* PASSAGE
━━━━━━━━
Yes, and that's a fine reason to leave it just that way
just because resharper says it doesn't have to, doesn't mean the abstract-ness of the commandBase can't be expressed by way of the virtual-ness of that property
cheers chaps. Stimultation conversation
 
cheers!
 
@Gareth OK, R# calls it derived.
OK, I'll stick virtual back in.
 
yeah, it's pure inheritance at play - "derived" is correct.
 
3:01 PM
OK, how exactly do you want RD to behave for a fatal error?
Just display an error message box telling them to restart the host (for now, anyway, until we get restarting RD working)?
Nothing more, and if they fail to do so, it is their own problem?
 
aye, user needs a message, the exception needs to be logged, and forbidden to bubble further up the stack and bring down everything before the user can do anything.
@Hosch250 yes
 
Yup, that's what I'm doing right now, except the message.
 
and if/when it crashes, we can say "TOLD YA!"
2
but it's not going to crash, because we're not going to let it
 
We need to get things out of the UI and into commands.
 
I'm pretty sure it's going to solve more problems than it's going to create
 
3:03 PM
After I commit this, I'm going to do the Source Control commands, but there are a lot of other things that could be commands.
 
yes
 
OK, now for the big test. I'm going to deliberately insert a throw in one of the commands to see what happens.
━━━━━━━━
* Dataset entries
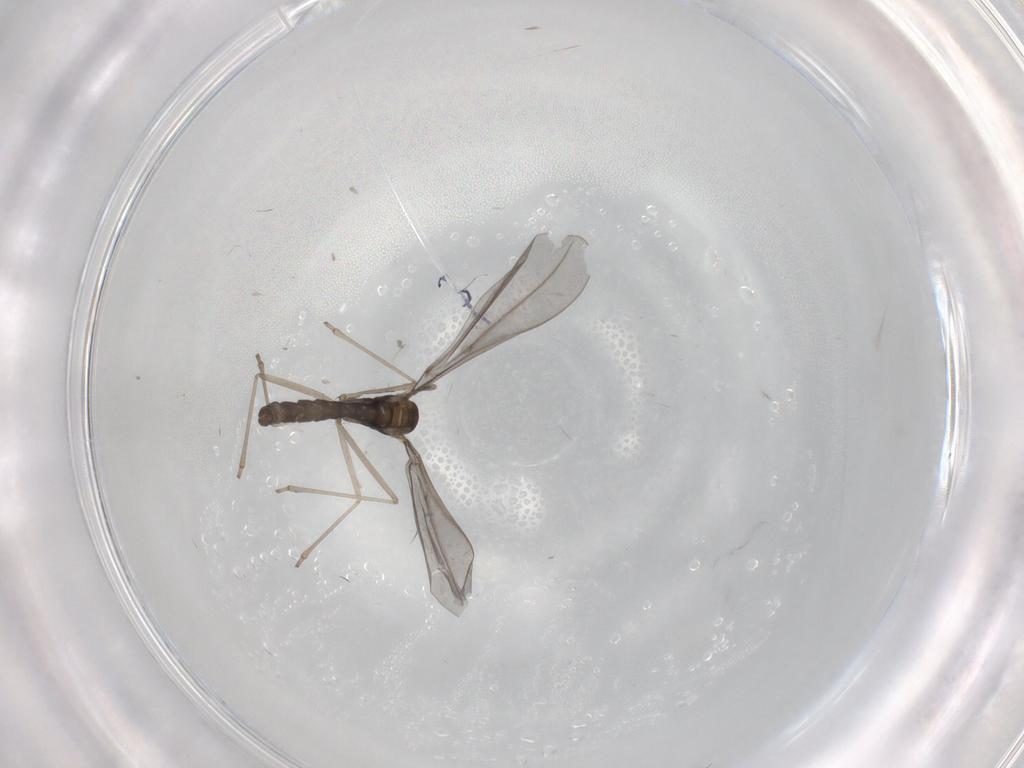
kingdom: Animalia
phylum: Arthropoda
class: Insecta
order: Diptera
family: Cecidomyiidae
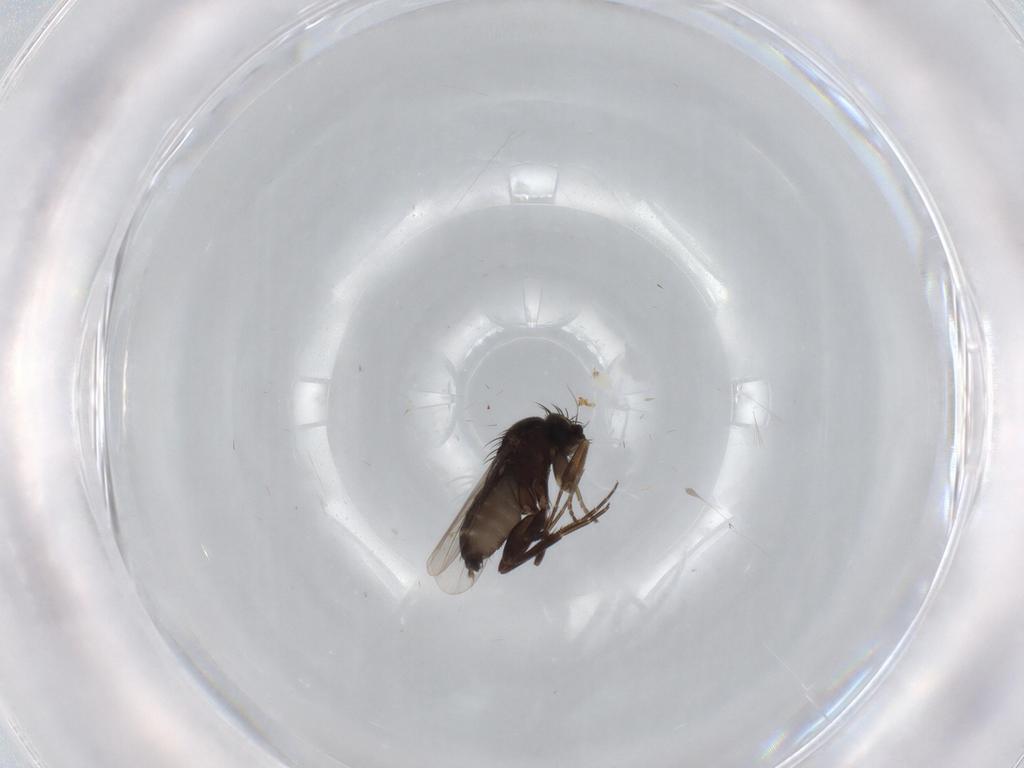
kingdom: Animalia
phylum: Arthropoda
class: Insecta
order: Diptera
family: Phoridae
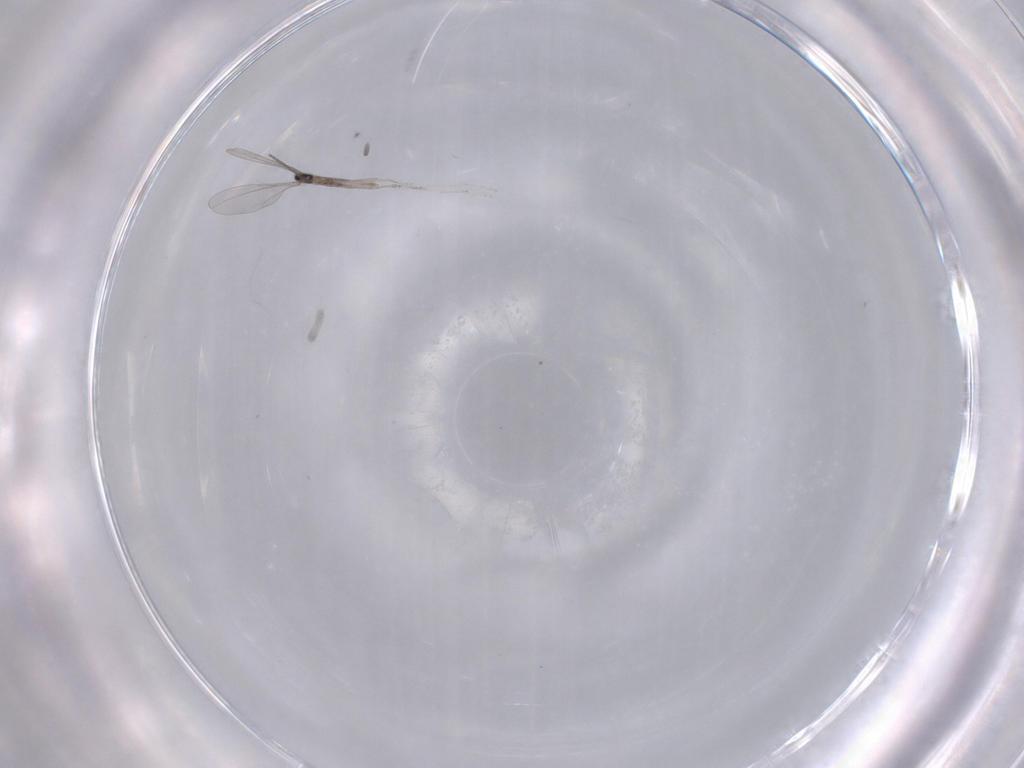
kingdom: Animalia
━━━━━━━━
* REQUIRED WORK
Could you duplicate the chat excerpt word for word, from "I'm pretty sure" up to and including "could be commands."?

* OUTPUT
I'm pretty sure it's going to solve more problems than it's going to create
 
3:03 PM
After I commit this, I'm going to do the Source Control commands, but there are a lot of other things that could be commands.